Gaming to Graduate

This is my second class at this school which has required video game play as a class requirement.  It would be easy to make the common immature comment that I so often hear from roommates or friends about how it’s a joke or how ‘awesome’ that is.  And although I won’t hide the fact that I enjoy playing video games as part of a Middlebury College class, I think that there’s more to it than simply having fun.  I see lots of other students having fun in other classes with a variety of new and clever assignments and I think it’s more important to just be doing something new.  It’s too easy to find a class with two exams and a final paper with a variety of problem sets or response papers along the way but finding a class/professor that can use new ways to push academics or force students to think in new ways is important.

So far this year all three of my FMMC classes have been doing that and I consider myself lucky to have found a major which I truly enjoy because of that.  I’m proud to go home and tell my housemates about the assignments I’m working on and perhaps a lot of it has to do with the act of creating something more tangible and shareable than a paper or exam.  This is something that film, studio art, dance, and music majors share in common for the most part because of the creative aspect of each but I think this is a direct result of the faculty in these departments.  The creativity and progression which the film department has shown over the past year in particular is something to be recognized as well.  The establishment of programs abroad, the dedication to production, interest in technology and the obvious addition of the Axinn center are all things that have coincided with my time at Middlebury.  How cool is that?

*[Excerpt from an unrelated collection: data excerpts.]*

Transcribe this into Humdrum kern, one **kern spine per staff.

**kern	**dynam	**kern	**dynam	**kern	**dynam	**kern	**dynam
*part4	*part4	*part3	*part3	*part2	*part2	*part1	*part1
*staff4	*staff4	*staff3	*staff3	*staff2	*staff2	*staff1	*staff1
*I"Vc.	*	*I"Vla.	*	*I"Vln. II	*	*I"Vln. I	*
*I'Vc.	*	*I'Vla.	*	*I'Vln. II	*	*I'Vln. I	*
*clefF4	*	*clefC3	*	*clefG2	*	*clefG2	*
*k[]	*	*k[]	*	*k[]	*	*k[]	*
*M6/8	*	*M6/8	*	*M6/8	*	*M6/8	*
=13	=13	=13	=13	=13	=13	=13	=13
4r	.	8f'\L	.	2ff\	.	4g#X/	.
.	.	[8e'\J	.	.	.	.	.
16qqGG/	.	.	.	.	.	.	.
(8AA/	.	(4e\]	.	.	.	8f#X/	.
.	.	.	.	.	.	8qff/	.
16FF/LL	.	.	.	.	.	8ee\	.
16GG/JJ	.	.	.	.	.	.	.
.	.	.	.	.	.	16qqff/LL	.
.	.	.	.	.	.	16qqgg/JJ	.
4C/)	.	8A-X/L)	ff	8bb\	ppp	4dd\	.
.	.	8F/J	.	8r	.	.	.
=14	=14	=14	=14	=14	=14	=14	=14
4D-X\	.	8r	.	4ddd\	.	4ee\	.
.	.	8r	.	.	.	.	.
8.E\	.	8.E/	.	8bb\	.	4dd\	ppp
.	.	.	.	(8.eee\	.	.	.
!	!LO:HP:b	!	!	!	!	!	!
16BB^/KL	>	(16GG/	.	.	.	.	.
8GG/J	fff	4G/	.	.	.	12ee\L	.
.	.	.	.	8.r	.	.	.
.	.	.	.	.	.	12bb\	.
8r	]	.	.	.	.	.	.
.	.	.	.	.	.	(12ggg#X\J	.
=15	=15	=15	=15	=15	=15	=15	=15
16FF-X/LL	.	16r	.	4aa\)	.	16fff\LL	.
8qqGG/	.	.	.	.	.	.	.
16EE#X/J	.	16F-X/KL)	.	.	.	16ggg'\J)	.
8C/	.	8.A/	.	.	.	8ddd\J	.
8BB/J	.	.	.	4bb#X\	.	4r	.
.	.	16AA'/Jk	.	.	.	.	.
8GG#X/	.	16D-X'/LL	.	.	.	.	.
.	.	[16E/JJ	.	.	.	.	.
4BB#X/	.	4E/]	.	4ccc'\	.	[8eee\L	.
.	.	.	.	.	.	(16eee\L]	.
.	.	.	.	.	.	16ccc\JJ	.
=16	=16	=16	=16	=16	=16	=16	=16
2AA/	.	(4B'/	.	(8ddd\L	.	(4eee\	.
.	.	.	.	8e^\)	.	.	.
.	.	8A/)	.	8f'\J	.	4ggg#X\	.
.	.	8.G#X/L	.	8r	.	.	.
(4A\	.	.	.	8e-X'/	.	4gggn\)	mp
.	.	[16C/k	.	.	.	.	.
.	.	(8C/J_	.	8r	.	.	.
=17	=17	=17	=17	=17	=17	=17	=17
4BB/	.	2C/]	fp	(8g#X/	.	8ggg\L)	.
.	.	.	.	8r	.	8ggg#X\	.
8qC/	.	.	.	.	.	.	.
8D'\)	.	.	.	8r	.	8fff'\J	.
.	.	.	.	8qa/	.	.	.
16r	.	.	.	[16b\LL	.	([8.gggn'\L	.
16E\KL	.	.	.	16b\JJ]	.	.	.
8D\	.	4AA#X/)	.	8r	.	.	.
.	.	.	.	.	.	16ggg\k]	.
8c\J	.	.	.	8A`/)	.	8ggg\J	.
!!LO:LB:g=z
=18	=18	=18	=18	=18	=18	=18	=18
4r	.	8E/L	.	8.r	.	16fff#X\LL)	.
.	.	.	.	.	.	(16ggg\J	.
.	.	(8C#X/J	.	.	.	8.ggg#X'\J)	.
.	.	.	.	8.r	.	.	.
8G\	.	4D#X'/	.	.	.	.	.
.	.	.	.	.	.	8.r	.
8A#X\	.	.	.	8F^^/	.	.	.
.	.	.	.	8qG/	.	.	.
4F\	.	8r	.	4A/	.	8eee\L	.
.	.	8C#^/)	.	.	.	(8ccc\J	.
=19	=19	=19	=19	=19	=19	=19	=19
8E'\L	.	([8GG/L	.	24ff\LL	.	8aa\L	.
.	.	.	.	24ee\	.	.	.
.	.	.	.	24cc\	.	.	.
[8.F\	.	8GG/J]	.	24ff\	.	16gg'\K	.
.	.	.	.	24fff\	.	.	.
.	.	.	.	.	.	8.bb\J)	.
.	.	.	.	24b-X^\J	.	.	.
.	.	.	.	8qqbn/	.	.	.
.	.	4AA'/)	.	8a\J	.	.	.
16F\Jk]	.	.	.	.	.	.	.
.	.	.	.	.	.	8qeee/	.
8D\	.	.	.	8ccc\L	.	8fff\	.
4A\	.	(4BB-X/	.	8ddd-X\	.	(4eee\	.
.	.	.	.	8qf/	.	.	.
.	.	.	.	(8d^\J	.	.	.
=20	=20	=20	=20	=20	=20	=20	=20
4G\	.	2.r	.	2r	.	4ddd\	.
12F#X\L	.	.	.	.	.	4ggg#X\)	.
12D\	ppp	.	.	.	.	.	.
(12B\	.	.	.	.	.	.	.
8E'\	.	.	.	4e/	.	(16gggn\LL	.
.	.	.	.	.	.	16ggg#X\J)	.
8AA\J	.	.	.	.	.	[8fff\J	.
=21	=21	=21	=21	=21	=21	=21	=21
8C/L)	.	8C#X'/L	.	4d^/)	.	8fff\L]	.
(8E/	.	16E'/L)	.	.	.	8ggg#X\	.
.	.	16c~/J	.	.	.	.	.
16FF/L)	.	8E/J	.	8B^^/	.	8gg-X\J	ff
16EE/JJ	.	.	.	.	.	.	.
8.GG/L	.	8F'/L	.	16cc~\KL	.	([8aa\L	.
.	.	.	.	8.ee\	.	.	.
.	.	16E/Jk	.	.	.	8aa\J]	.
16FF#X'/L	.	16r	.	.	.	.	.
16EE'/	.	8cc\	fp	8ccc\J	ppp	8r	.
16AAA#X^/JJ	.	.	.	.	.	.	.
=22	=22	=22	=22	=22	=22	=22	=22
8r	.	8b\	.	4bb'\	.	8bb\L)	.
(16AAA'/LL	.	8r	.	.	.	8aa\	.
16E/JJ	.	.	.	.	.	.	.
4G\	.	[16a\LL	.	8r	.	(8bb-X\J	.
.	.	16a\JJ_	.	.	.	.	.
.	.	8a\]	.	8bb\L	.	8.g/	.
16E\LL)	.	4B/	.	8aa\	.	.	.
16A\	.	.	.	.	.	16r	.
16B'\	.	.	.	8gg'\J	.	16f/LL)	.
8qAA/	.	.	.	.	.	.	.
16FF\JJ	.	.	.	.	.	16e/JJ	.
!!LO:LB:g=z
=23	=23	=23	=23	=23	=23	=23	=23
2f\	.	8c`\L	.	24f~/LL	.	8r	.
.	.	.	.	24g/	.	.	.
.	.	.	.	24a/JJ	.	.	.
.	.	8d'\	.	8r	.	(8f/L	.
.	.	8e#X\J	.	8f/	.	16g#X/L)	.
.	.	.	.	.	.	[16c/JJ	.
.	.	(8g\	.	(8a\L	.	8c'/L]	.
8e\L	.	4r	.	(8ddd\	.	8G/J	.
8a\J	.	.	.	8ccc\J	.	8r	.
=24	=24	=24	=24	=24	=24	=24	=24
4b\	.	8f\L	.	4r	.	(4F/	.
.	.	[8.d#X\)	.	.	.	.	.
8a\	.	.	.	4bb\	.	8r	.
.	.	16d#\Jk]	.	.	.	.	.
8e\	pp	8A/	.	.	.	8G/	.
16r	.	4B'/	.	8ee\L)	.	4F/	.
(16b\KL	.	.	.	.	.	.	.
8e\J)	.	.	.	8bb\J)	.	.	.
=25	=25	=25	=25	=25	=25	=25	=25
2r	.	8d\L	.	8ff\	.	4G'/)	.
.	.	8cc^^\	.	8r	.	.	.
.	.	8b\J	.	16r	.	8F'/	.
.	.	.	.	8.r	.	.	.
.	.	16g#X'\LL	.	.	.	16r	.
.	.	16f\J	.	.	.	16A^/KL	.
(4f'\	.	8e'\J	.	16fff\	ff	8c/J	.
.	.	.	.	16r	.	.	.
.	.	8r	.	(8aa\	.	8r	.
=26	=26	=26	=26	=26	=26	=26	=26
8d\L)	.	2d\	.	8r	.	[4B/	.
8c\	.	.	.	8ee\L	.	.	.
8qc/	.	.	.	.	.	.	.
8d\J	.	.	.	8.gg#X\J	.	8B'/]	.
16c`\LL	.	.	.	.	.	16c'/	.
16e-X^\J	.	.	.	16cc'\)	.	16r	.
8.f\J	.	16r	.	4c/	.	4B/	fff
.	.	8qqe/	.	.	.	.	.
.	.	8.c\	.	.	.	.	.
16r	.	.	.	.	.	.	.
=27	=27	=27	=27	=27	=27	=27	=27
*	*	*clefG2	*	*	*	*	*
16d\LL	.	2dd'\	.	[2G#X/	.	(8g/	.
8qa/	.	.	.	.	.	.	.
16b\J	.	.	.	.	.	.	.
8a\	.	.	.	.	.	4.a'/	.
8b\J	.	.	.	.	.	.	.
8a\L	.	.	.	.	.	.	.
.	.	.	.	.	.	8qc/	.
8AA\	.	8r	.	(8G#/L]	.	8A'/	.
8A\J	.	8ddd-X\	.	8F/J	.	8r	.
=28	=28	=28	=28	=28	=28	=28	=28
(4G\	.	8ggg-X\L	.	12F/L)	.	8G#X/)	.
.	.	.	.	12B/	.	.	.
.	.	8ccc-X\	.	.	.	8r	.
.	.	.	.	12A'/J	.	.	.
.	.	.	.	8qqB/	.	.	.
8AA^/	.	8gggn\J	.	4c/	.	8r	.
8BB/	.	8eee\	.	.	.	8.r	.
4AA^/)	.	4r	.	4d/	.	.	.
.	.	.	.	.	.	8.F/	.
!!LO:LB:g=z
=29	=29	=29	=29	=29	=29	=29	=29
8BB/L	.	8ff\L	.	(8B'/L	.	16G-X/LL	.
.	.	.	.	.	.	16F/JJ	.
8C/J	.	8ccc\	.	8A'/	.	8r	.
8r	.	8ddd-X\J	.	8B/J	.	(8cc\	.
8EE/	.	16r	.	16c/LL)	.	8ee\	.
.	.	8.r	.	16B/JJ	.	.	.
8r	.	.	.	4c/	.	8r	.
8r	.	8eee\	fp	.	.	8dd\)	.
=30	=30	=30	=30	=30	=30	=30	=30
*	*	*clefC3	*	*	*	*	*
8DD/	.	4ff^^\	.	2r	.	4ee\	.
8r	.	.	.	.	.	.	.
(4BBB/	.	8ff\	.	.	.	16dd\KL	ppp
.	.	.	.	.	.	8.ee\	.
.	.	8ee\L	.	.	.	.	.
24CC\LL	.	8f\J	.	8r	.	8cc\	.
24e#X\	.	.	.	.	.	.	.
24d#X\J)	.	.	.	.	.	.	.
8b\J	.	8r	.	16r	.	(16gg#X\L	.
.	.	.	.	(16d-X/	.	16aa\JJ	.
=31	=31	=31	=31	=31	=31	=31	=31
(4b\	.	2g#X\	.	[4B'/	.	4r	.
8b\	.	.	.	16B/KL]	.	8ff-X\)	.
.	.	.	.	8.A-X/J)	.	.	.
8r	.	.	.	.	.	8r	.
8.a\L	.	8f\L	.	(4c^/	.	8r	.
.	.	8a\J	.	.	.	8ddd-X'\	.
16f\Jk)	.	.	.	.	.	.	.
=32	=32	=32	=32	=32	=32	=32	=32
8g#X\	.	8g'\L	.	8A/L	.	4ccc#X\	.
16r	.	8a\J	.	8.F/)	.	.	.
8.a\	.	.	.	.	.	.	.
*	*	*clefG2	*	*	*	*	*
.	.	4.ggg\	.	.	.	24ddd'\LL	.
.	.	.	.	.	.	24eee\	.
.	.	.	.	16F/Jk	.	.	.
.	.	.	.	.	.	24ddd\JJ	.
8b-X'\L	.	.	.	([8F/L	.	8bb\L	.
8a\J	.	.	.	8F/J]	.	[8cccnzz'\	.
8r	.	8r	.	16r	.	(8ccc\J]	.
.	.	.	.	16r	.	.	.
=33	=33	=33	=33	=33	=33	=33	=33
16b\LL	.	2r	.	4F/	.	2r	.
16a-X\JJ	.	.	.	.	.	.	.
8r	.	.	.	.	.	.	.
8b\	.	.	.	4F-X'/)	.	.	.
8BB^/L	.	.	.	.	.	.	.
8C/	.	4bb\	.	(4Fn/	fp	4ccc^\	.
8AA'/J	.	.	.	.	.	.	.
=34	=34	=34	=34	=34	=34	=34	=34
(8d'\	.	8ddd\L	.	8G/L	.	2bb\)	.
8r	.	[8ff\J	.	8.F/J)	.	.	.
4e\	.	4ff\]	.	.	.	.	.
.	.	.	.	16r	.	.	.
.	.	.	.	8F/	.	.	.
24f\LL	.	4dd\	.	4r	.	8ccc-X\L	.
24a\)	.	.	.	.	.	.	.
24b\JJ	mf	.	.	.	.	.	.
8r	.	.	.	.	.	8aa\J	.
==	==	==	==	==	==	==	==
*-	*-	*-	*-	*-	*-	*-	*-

So to get back to the idea of playing video games in a class that I need to graduate, I think it speaks volumes about the evolution of the department.  If video games are a prominent part of our society and are a growing industry creating thousands of jobs for young adults, than why is it so absurd that we have to study them.  After all it is film and MEDIA CULTURE, right?  

So for my narrational video game research I’ve begun to play Grand Theft Auto: San Andreas.  During my years in high school I played through GTA III and Vice City in their entireties, but for some reason when I got San Andreas as a Christmas present I never got as into it as the previous two games in the series.  I played a few of the entry level missions but barely enough to advance any kind of narrative or become attached to the storyworld of the game.  Now that I can justify playing the game as homework, I’ve been forcing myself to ‘get into it’ and become more active and excited about completing the missions and advancing my “street cred”.  As I continue the game’s narrative I look forward to blogging about what is and what is not working for me this time around as compared to last time.  When i gave up on playing the game the first time I never thought about why it was less appealing than its predecessors so that’s also something I’ve been giving some thought to as I play.  I’m about to pass the point in the game where I gave up before so we’ll see where it goes from here.